Dedication to detail has endeared Loving Vincent to many critics and filmgoers, not only for the way that so many of Van Gogh’s paintings have been worked into the story but as a tribute to the artist’s creative spirit. Even so, some critics find Loving Vincent too much a work of art; its emphasis on paintings or talking heads brought to life from portraits hinders the plot’s pace. However, filmmakers Kobiela and Welchman knew the majority of their audience well. Those who adore Van Gogh’s work, mourn his tragic death, or enjoy the spectacle of art on film probably are going to be satisfied with a romanticized re-enactment of many of Vincent’s gentler moments. These viewers are less likely to mind so many talking heads reminiscing about Van Gogh. Furthermore, many viewers likely were first attracted to the film by the promise of seeing Van Gogh’s paintings in a new way. They may be satisfied longer with the spectacle of seeing moving art via rotoscope technique, unlike critics who evaluate Loving Vincent just as they would any other film and may quickly tire of artistic technique in lieu of plot development.
When Loving Vincent is critiqued according only for its plot or decisions regarding performance, it does not fare quite so well. The story line is, after all, very basic: a young man talks with many of Van Gogh’s acquaintances as he travels; he cannot deliver the letter to Theo because he, too, is deceased. Determining what to do with the letter is hardly a dynamic mystery. The plot primarily succeeds as a framework for linking Van Gogh’s paintings to form a story.

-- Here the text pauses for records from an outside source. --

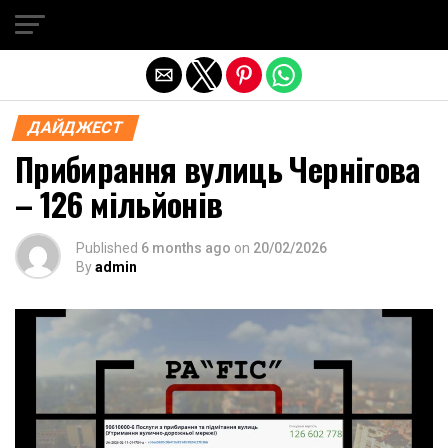
Exit mobile version
ДАЙДЖЕСТ
Прибирання вулиць Чернігова
– 126 мільйонів
Published
6 months ago
on
20/02/2026
By
admin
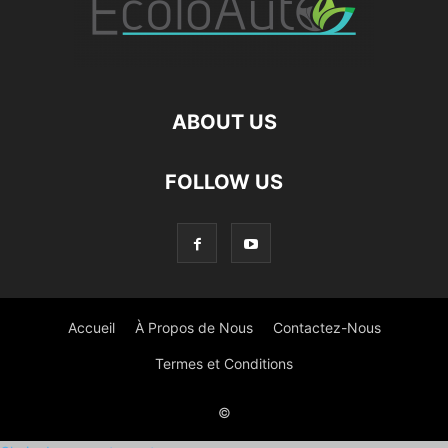
ABOUT US
FOLLOW US
Accueil
À Propos de Nous
Contactez-Nous
Termes et Conditions
©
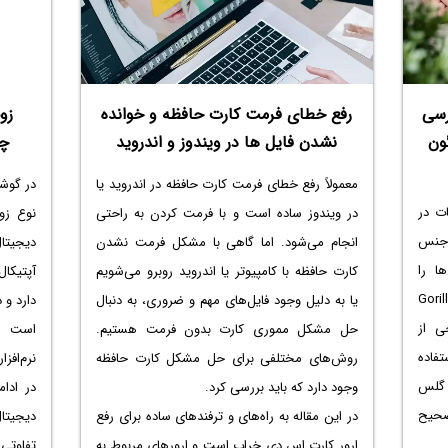
. با
رسی
رفع خطای فرمت کارت حافظه و خوانده
زو
ون
نشدن فایل ها در ویندوز و اندروید
چی
معمولاً
رفع خطای فرمت کارت حافظه
در اندروید یا
در گوشی
ت در
در ویندوز ساده است و با فرمت کردن به راحتی
نوع زو
 جنس
انجام می‌شود. اما گاهی با مشکل
فرمت نشدن
دیجیتا
ا را
کارت حافظه با کامپیوتر
یا اندروید روبرو می‌شویم
آپتیکال
ای از Gorilla Glass
یا به دلیل وجود فایل‌های مهم و ضروری، به دنبال
دارد و 
ی از
حل مشکل مموری کارت بدون فرمت
هستیم.
است در
ه مقاوم Dragon Tail استفاده
روش‌های مختلفی برای حل مشکل کارت حافظه
نرم‌افز
 گلس
وجود دارد که باید بررسی کرد.
در ادا
صحیح
در این مقاله به راه‌های و ترفندهای ساده برای رفع
دیجیتا
ارور کارت اس دی خراب است
و ارورهای مربوط به
تفاوتی 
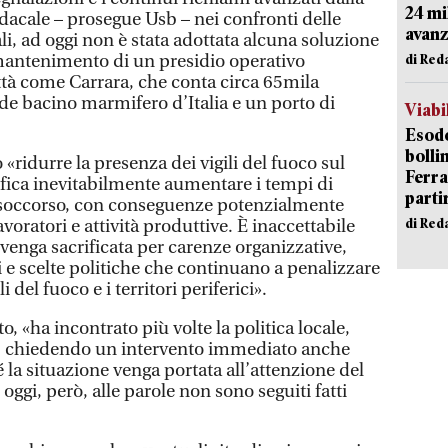
24 mi
dacale – prosegue Usb – nei confronti delle
avanz
ali, ad oggi non è stata adottata alcuna soluzione
 mantenimento di un presidio operativo
di Red
ttà come Carrara, che conta circa 65mila
ande bacino marmifero d’Italia e un porto di
Viabi
Esodo
bolli
«ridurre la presenza dei vigili del fuoco sul
Ferr
nifica inevitabilmente aumentare i tempi di
parti
di soccorso, con conseguenze potenzialmente
di Red
avoratori e attività produttive. È inaccettabile
venga sacrificata per carenze organizzative,
e scelte politiche che continuano a penalizzare
i del fuoco e i territori periferici».
to, «ha incontrato più volte la politica locale,
a, chiedendo un intervento immediato anche
é la situazione venga portata all’attenzione del
oggi, però, alle parole non sono seguiti fatti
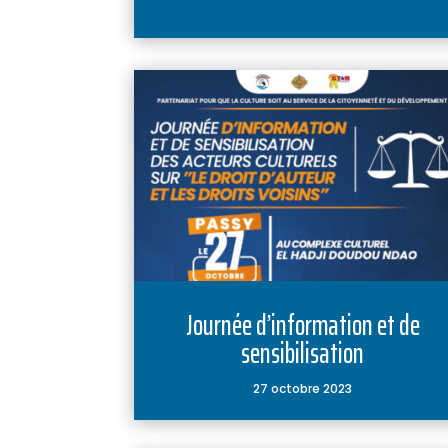
Journée d’information et de
sensibilisation
27 octobre 2023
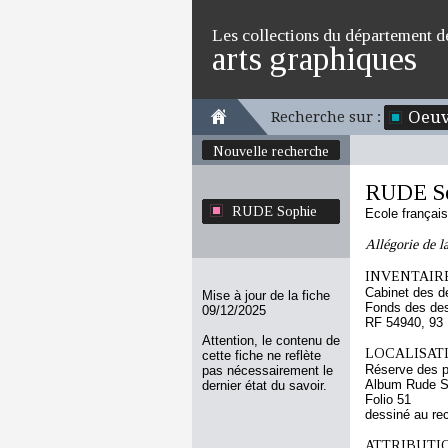
Les collections du département d
arts graphiques
Oeuv
Recherche sur :
Nouvelle recherche
RUDE S
RUDE Sophie
Ecole françai
Allégorie de l
INVENTAIRE
Cabinet des d
Mise à jour de la fiche
Fonds des des
09/12/2025
RF 54940, 93
Attention, le contenu de
LOCALISATI
cette fiche ne reflète
Réserve des p
pas nécessairement le
Album Rude S
dernier état du savoir.
Folio 51
dessiné au re
ATTRIBUTI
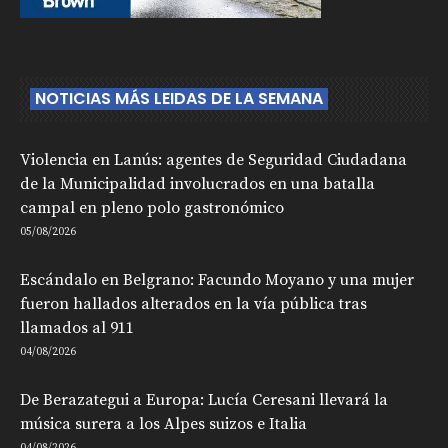
NOTICIAS MÁS LEIDAS DE LA SEMANA
Violencia en Lanús: agentes de Seguridad Ciudadana
de la Municipalidad involucrados en una batalla
campal en pleno polo gastronómico
05/08/2026
Escándalo en Belgrano: Facundo Moyano y una mujer
fueron hallados alterados en la vía pública tras
llamados al 911
04/08/2026
De Berazategui a Europa: Lucía Ceresani llevará la
música surera a los Alpes suizos e Italia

Although individual actors’ performances are highly effective, one decision regarding performance weakens audiences’ ability to suspend disbelief and pretend that all characters live in France. An important choice was to cast actors from a variety of nations who used their own accents rather than having their characters speak with a regional French accent. Although the casting brought together actors from across Europe, the majority of roles are played by English, Irish, or Polish actors. Thus, Aidan Turner, who hails from Ireland, speaks with his natural voice and Irish inflection when the French Boatman converses with Vincent, played by Robert Gulacyzk, who is a Polish theater actor. English actor Booth portrays Armand Roulin, the character whose travels and conversations with Van Gogh’s friends and colleagues drive the plot. For some viewers, the shifts among accents may be jarring and take them out of the story.
Despite the film’s plodding plot and variety of accents, the successful use of rotoscoping to mimic Van Gogh’s style and the film’s ability to bring movement to so many Van Gogh paintings ensure that this cinematic biography stands out from other biopics about this artist. Whether
Loving Vincent increases its number of nominations or wins may, ultimately, be less important than its stature among other rotoscoped films, Van Gogh biographies, or mesmerizing works of art. It is best viewed on a big screen, but its recent (16 January) arrival on Blu-ray makes it increasingly accessible to anyone who wants to savor this moveable visual feast of a film that illustrates why, more than a century after his death, we continue loving Vincent.